Warto poczytać, gdyż dzisiaj się o niej rozpisano. Cierpieli na nią: św. Jan Paweł II, Robin Williams, Muhammad Ali, Salvador Dali - ich jakże różne życiorysy połączyła choroba Parkinsona.
Kogo która dopadnie, nikt nie wie. Powinny być prowadzone badania i człowiek mógłby się jakoś do tego ciosu przygotować. Ja wybieram wersję okrojonych lat życia i bez tych wiernych towarzyszek starości.

12 kwietnia 2017
Ha,ha, ha! Maisiewicz wypłynął jako pełnomocnik w Polskiej Grupie Zbrojeniowej z pensją 50 000 zł. Oprócz pensji będzie samochód i premia. I co kto zrobi p. Antoniemu?! Kaczyński ostrzegał, że Misiewicz to "wizerunkowy problem", napominała p. Beata i nic. Pan Antoni pokazał, kto tutaj rządzi. Brawo p. Antoni!

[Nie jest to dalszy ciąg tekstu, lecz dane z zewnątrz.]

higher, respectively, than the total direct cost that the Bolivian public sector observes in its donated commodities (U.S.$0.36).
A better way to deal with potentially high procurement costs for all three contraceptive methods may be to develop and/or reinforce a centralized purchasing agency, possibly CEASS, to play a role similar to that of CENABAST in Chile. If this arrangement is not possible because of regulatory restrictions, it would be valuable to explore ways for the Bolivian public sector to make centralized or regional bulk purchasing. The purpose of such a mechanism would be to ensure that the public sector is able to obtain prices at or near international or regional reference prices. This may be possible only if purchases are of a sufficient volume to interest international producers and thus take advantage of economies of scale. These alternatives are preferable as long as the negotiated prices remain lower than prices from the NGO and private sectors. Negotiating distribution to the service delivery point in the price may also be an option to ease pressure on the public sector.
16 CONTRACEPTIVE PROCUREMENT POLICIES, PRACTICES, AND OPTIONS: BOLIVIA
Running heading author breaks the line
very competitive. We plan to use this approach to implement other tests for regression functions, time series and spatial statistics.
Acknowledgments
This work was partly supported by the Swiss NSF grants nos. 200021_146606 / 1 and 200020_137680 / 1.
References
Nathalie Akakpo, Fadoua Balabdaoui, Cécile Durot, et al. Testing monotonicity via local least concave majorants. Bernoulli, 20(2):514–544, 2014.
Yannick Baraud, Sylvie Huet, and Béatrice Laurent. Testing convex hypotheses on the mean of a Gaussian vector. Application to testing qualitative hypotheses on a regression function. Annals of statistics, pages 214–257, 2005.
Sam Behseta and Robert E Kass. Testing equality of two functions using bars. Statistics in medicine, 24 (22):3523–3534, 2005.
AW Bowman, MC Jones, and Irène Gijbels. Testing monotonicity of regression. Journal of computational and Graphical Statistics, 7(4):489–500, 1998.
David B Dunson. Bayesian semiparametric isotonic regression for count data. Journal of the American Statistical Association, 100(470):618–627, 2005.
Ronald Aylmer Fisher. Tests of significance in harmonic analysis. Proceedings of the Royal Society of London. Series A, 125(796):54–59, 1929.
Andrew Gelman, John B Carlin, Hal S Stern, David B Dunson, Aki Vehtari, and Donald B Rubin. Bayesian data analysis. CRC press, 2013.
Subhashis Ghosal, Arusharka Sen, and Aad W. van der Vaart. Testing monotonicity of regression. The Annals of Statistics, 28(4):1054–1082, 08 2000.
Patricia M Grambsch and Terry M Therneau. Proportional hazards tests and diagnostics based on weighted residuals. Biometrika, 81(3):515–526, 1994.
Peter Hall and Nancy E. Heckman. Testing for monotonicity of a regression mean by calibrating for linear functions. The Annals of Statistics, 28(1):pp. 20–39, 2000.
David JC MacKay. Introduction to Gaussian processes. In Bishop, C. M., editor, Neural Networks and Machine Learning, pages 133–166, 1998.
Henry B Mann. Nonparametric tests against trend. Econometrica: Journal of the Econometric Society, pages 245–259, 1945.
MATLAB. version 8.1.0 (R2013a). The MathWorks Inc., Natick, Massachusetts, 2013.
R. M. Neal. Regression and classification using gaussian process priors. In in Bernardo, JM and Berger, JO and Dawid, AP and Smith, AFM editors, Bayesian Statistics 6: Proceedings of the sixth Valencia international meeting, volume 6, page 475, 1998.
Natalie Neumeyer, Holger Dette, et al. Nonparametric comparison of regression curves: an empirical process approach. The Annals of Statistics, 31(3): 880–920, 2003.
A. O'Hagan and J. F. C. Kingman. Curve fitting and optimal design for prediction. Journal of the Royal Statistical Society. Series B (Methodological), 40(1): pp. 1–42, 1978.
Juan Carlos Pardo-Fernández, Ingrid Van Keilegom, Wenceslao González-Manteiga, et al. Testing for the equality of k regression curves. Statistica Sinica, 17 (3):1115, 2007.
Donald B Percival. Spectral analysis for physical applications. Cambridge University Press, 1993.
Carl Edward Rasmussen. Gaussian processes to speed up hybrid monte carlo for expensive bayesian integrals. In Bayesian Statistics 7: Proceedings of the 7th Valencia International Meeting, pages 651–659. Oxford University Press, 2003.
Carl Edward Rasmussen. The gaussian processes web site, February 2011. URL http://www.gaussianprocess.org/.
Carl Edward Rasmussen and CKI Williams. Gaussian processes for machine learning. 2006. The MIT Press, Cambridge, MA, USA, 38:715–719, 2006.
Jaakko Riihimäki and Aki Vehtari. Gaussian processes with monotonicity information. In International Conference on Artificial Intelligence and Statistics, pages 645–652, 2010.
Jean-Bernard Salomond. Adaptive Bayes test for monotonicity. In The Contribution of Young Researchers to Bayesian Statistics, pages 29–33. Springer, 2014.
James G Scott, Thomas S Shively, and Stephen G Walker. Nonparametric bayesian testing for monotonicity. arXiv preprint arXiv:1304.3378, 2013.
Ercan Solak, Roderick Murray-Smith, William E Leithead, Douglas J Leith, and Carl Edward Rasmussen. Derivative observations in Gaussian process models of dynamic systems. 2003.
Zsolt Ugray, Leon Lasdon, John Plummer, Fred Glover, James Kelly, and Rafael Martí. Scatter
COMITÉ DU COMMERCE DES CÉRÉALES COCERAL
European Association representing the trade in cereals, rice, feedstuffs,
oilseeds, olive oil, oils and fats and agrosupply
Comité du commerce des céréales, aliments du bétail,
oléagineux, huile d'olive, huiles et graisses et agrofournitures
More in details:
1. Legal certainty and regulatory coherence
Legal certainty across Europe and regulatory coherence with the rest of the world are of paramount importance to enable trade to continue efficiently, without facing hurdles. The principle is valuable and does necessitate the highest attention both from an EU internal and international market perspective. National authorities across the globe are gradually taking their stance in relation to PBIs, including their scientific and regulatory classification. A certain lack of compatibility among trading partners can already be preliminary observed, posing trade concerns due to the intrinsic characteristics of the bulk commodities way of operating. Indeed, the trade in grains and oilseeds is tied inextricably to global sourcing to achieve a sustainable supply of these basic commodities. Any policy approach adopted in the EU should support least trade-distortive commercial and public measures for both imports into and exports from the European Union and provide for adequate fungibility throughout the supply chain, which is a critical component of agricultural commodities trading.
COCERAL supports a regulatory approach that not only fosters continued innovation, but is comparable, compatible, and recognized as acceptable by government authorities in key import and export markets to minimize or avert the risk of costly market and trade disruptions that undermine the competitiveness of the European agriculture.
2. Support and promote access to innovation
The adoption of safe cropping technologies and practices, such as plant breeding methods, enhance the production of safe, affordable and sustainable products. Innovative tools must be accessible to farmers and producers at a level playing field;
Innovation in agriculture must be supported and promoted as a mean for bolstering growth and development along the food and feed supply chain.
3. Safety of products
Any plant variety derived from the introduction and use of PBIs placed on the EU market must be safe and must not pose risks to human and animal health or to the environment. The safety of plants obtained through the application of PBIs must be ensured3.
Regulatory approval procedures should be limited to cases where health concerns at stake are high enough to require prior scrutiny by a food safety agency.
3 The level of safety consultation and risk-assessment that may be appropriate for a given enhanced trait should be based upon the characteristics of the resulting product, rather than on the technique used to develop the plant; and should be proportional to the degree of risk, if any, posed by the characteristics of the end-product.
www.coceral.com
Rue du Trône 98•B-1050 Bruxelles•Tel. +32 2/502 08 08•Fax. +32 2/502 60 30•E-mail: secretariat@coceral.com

Tak trzymać! Jak dalej tak pójdzie, będziemy się modlić, aby Kaczyński został z resztkami honoru. Dla pana Tuwim w swoim utworze „Całujcie mnie wszyscy w dupę”. Wart jest pan tego.
 

13 kwietnia 2017 




















Wydaje mi się, że u mnie wszystko w życiu przychodzi zbyt późno. Nie będę wymieniała poszczególnych spraw, ale tak to już mam. Dzisiaj, zupełnie przez przypadek wyłowiłam 500 000 wejście na You Tube z moim arcydziełem filmowym. Mam to swoje pół miliona wejść, ale zakład przegrałam. Ciekawa jestem kto to i dlaczego tak winduje ten filmik?! Mniejsza już o to, grunt że mam to, co chciałam mieć.
Zakończyłam z sukcesem zmagania odnośnie uszczelnienia okien. Trzy lata już się z tym borykam. Nareszcie przyszedł człowiek znający się na rzeczy i sprawa okien jest zamknięta. Polecam z czystym sumieniem tego fachowca i jego firmę.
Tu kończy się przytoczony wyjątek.